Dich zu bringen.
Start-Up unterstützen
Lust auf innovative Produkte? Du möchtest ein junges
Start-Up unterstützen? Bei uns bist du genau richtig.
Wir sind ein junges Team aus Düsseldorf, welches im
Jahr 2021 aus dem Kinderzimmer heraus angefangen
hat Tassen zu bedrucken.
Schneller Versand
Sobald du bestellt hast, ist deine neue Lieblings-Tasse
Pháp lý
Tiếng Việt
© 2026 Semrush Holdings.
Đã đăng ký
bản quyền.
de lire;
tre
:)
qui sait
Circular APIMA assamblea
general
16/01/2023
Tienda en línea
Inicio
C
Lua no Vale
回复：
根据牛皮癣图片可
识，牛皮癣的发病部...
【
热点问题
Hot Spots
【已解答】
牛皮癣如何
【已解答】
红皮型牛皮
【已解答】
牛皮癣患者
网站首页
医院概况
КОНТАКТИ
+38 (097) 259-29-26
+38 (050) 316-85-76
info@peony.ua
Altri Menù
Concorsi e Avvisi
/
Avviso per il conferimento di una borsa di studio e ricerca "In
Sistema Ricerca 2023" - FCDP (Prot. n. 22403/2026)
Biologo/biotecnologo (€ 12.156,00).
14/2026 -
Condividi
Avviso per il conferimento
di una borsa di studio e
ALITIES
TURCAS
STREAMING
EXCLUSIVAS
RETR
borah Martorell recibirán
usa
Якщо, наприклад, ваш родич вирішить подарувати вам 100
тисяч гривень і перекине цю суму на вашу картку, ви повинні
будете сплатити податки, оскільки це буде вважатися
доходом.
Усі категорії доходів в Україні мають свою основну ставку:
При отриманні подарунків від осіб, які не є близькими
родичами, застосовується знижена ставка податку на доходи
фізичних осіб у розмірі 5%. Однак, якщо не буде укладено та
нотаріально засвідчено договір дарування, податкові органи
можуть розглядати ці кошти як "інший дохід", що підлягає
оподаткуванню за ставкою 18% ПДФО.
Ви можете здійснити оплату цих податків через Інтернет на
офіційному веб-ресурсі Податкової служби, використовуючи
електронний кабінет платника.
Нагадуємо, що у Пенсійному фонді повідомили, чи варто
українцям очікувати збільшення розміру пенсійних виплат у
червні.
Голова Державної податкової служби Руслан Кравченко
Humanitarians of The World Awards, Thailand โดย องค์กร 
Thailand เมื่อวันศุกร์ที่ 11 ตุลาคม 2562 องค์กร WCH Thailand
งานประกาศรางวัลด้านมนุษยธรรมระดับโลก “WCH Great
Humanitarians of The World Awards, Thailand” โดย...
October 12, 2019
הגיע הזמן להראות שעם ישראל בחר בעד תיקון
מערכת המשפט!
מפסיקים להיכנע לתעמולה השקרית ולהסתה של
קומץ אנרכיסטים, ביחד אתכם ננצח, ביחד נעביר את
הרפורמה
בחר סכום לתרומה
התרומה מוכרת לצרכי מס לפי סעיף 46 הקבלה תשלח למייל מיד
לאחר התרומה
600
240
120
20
━━━
** YOUR ASSIGNMENT **
Top to bottom, set down the whole listing exactly.

** THE COMPLETED TASK **
Dich zu bringen.
Start-Up unterstützen
Lust auf innovative Produkte? Du möchtest ein junges
Start-Up unterstützen? Bei uns bist du genau richtig.
Wir sind ein junges Team aus Düsseldorf, welches im
Jahr 2021 aus dem Kinderzimmer heraus angefangen
hat Tassen zu bedrucken.
Schneller Versand
Sobald du bestellt hast, ist deine neue Lieblings-Tasse
Pháp lý
Tiếng Việt
© 2026 Semrush Holdings.
Đã đăng ký
bản quyền.
de lire;
tre
:)
qui sait
Circular APIMA assamblea
general
16/01/2023
Tienda en línea
Inicio
C
Lua no Vale
回复：
根据牛皮癣图片可
识，牛皮癣的发病部...
【
热点问题
Hot Spots
【已解答】
牛皮癣如何
【已解答】
红皮型牛皮
【已解答】
牛皮癣患者
网站首页
医院概况
КОНТАКТИ
+38 (097) 259-29-26
+38 (050) 316-85-76
info@peony.ua
Altri Menù
Concorsi e Avvisi
/
Avviso per il conferimento di una borsa di studio e ricerca "In
Sistema Ricerca 2023" - FCDP (Prot. n. 22403/2026)
Biologo/biotecnologo (€ 12.156,00).
14/2026 -
Condividi
Avviso per il conferimento
di una borsa di studio e
ALITIES
TURCAS
STREAMING
EXCLUSIVAS
RETR
borah Martorell recibirán
usa
Якщо, наприклад, ваш родич вирішить подарувати вам 100
тисяч гривень і перекине цю суму на вашу картку, ви повинні
будете сплатити податки, оскільки це буде вважатися
доходом.
Усі категорії доходів в Україні мають свою основну ставку:
При отриманні подарунків від осіб, які не є близькими
родичами, застосовується знижена ставка податку на доходи
фізичних осіб у розмірі 5%. Однак, якщо не буде укладено та
нотаріально засвідчено договір дарування, податкові органи
можуть розглядати ці кошти як "інший дохід", що підлягає
оподаткуванню за ставкою 18% ПДФО.
Ви можете здійснити оплату цих податків через Інтернет на
офіційному веб-ресурсі Податкової служби, використовуючи
електронний кабінет платника.
Нагадуємо, що у Пенсійному фонді повідомили, чи варто
українцям очікувати збільшення розміру пенсійних виплат у
червні.
Голова Державної податкової служби Руслан Кравченко
Humanitarians of The World Awards, Thailand โดย องค์กร 
Thailand เมื่อวันศุกร์ที่ 11 ตุลาคม 2562 องค์กร WCH Thailand
งานประกาศรางวัลด้านมนุษยธรรมระดับโลก “WCH Great
Humanitarians of The World Awards, Thailand” โดย...
October 12, 2019
הגיע הזמן להראות שעם ישראל בחר בעד תיקון
מערכת המשפט!
מפסיקים להיכנע לתעמולה השקרית ולהסתה של
קומץ אנרכיסטים, ביחד אתכם ננצח, ביחד נעביר את
הרפורמה
בחר סכום לתרומה
התרומה מוכרת לצרכי מס לפי סעיף 46 הקבלה תשלח למייל מיד
לאחר התרומה
600
240
120
20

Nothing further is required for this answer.